**Material provided:**
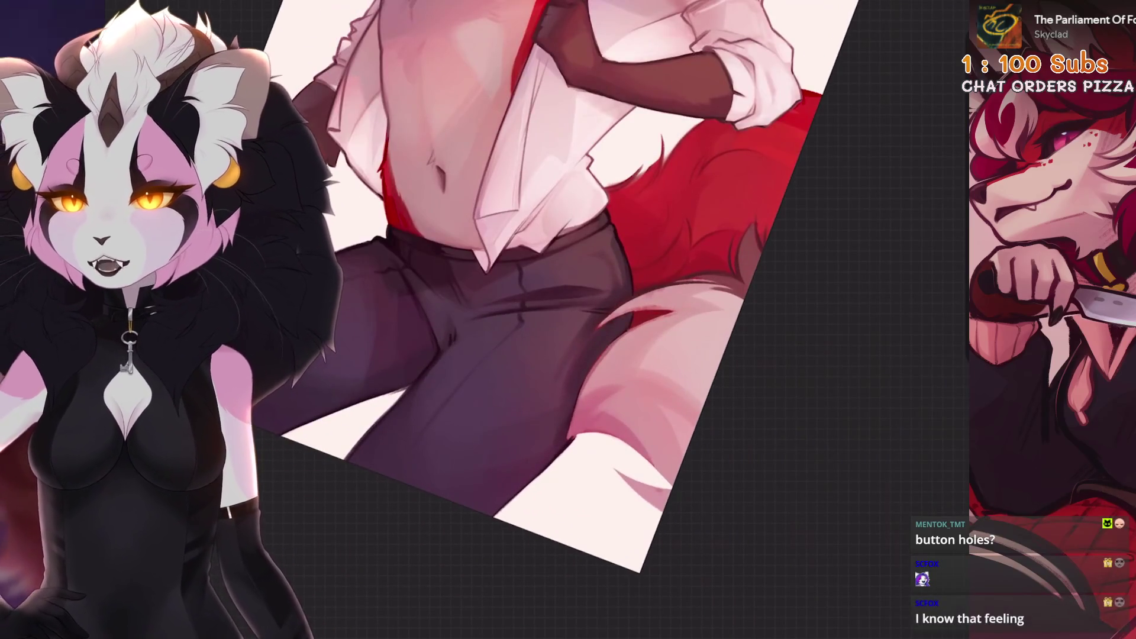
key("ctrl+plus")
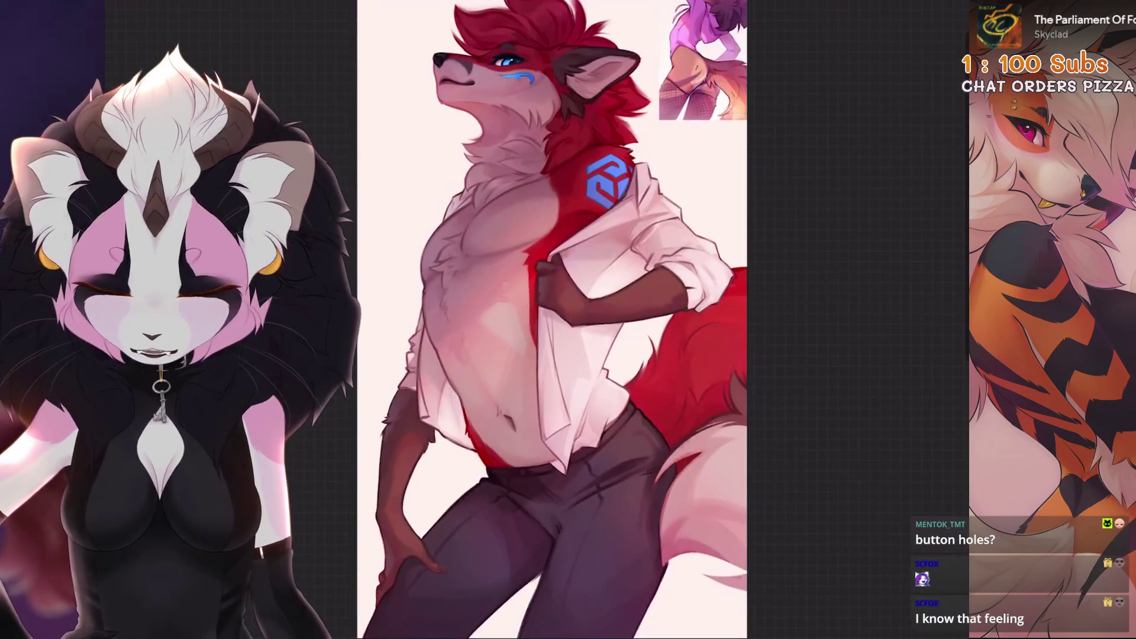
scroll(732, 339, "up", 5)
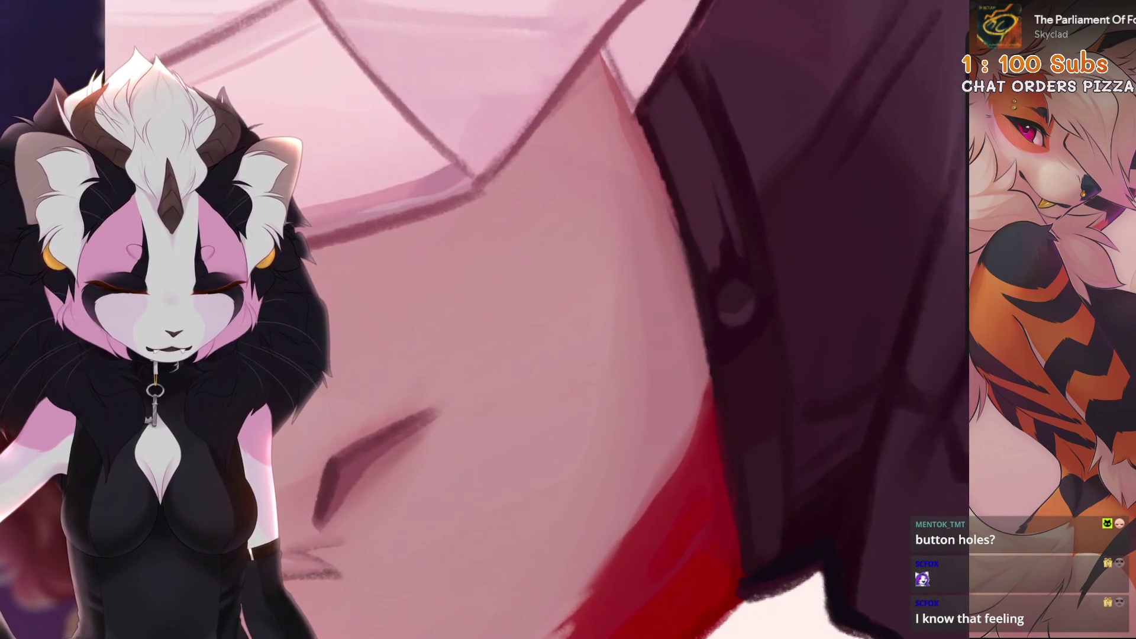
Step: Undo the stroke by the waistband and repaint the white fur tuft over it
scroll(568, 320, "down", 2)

==

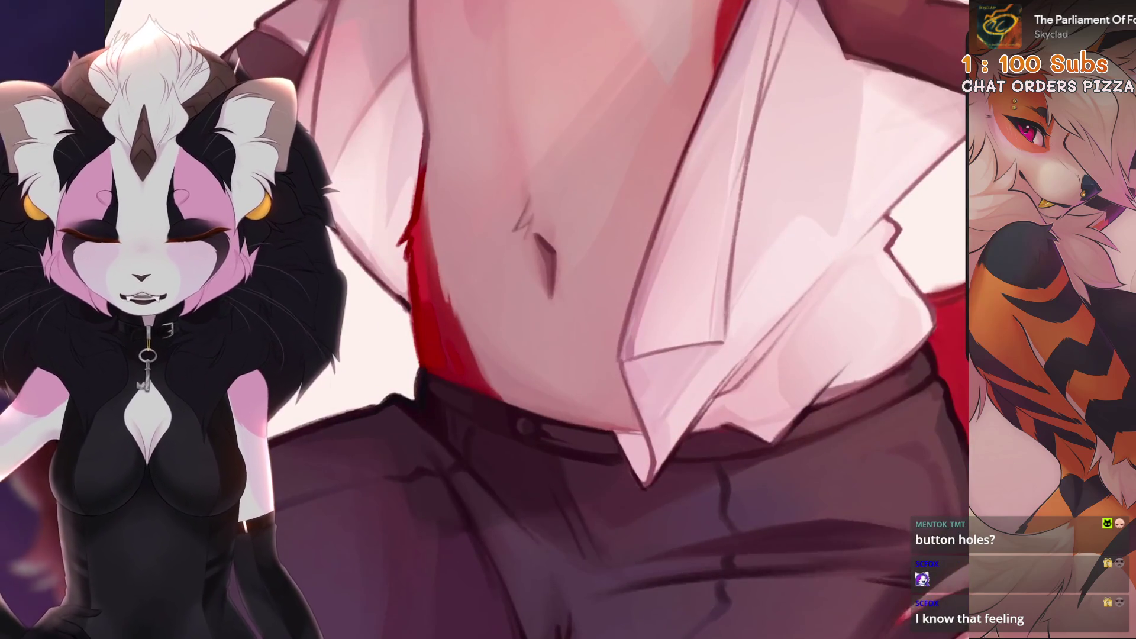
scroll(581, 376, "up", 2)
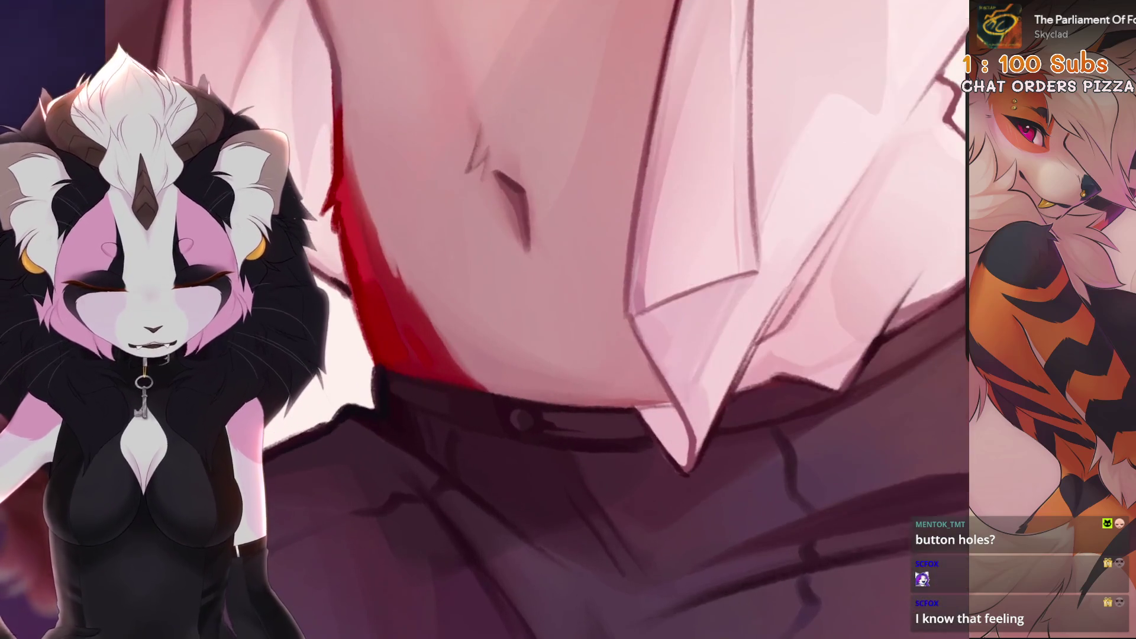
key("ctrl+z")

---

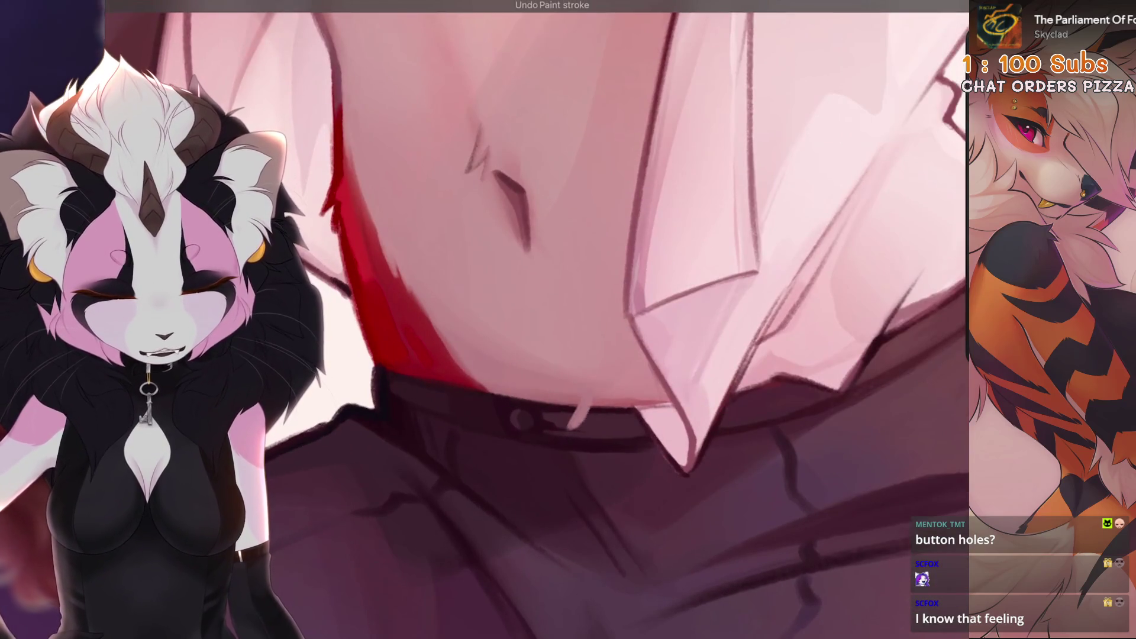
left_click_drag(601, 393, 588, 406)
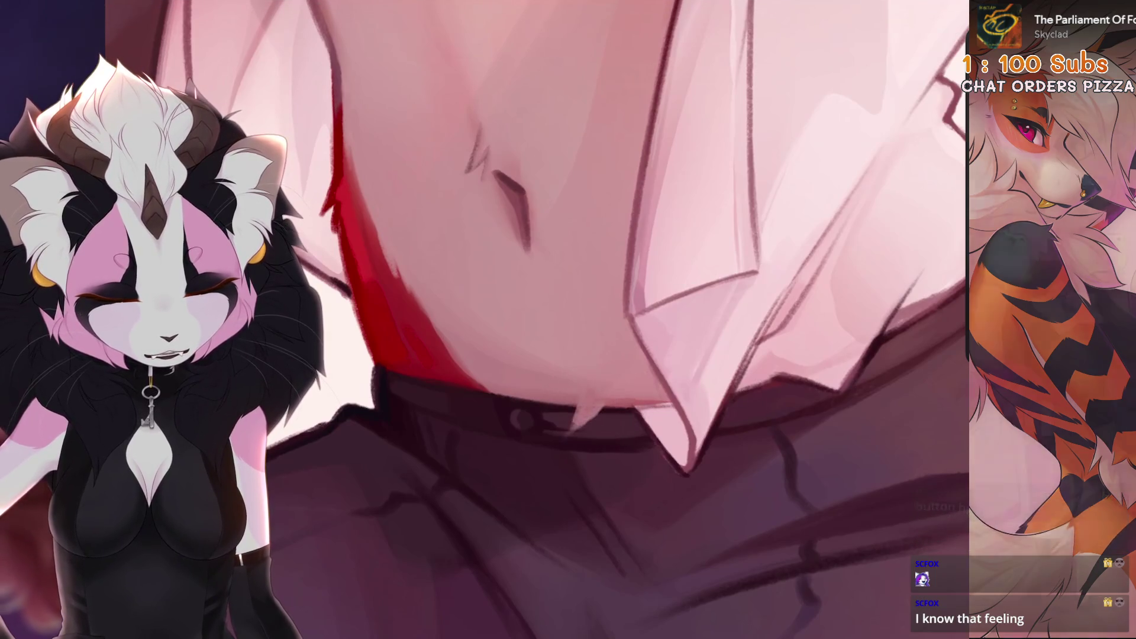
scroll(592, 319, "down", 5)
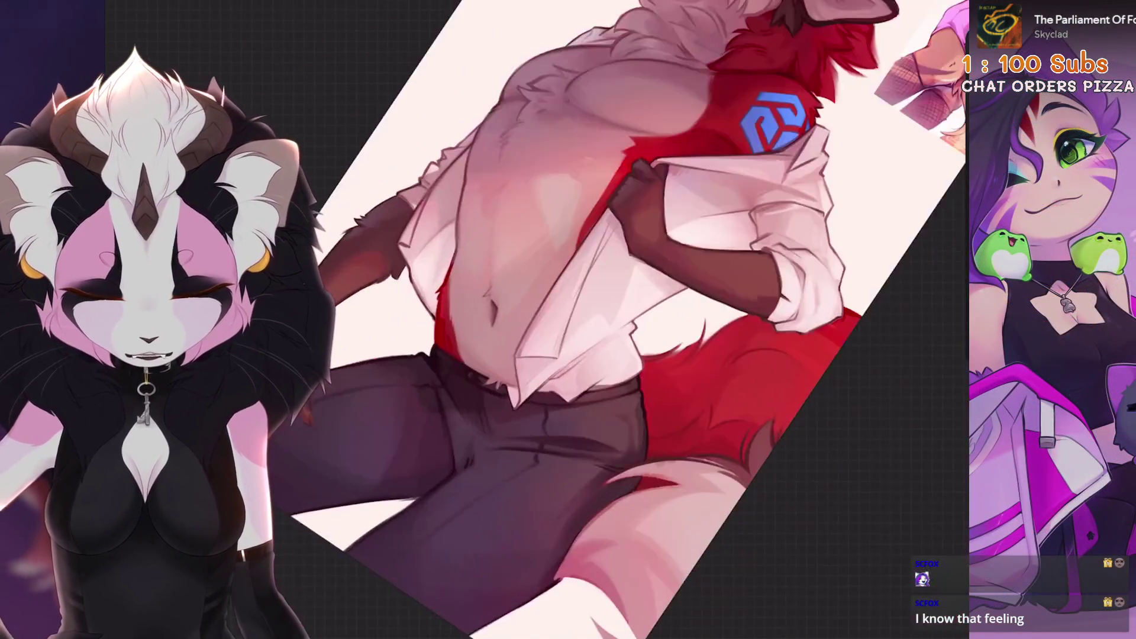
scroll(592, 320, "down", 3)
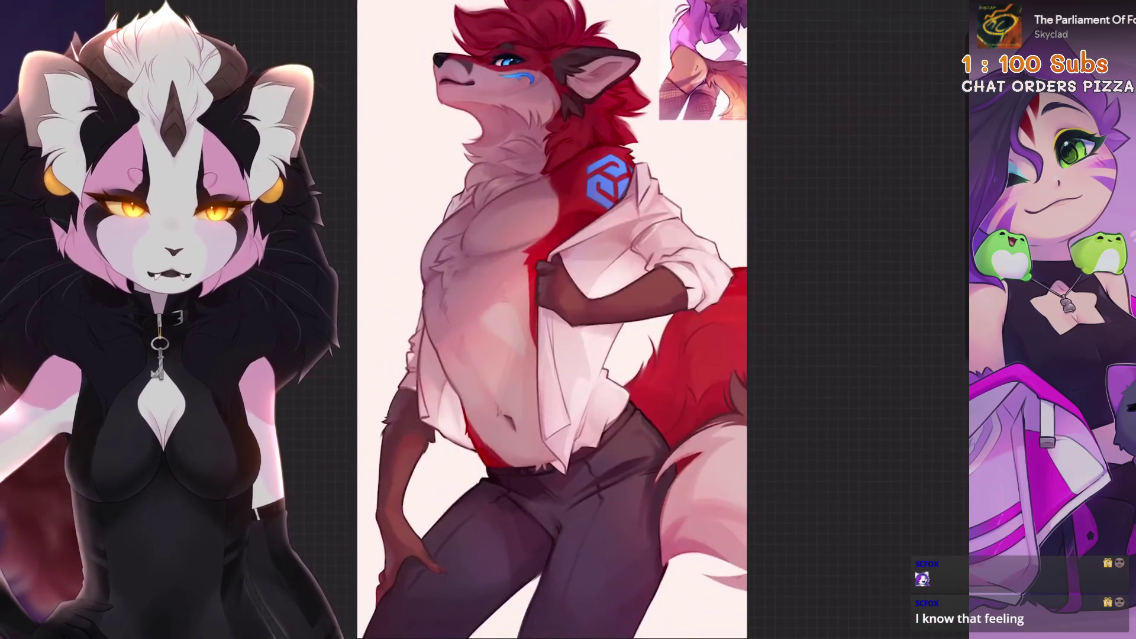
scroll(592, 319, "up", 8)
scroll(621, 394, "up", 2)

**Work instruction:**
Search the entries for the word "down", then gather every line that has it.

**Problem solution:**
scroll(568, 320, "down", 2)
scroll(592, 319, "down", 5)
scroll(592, 320, "down", 3)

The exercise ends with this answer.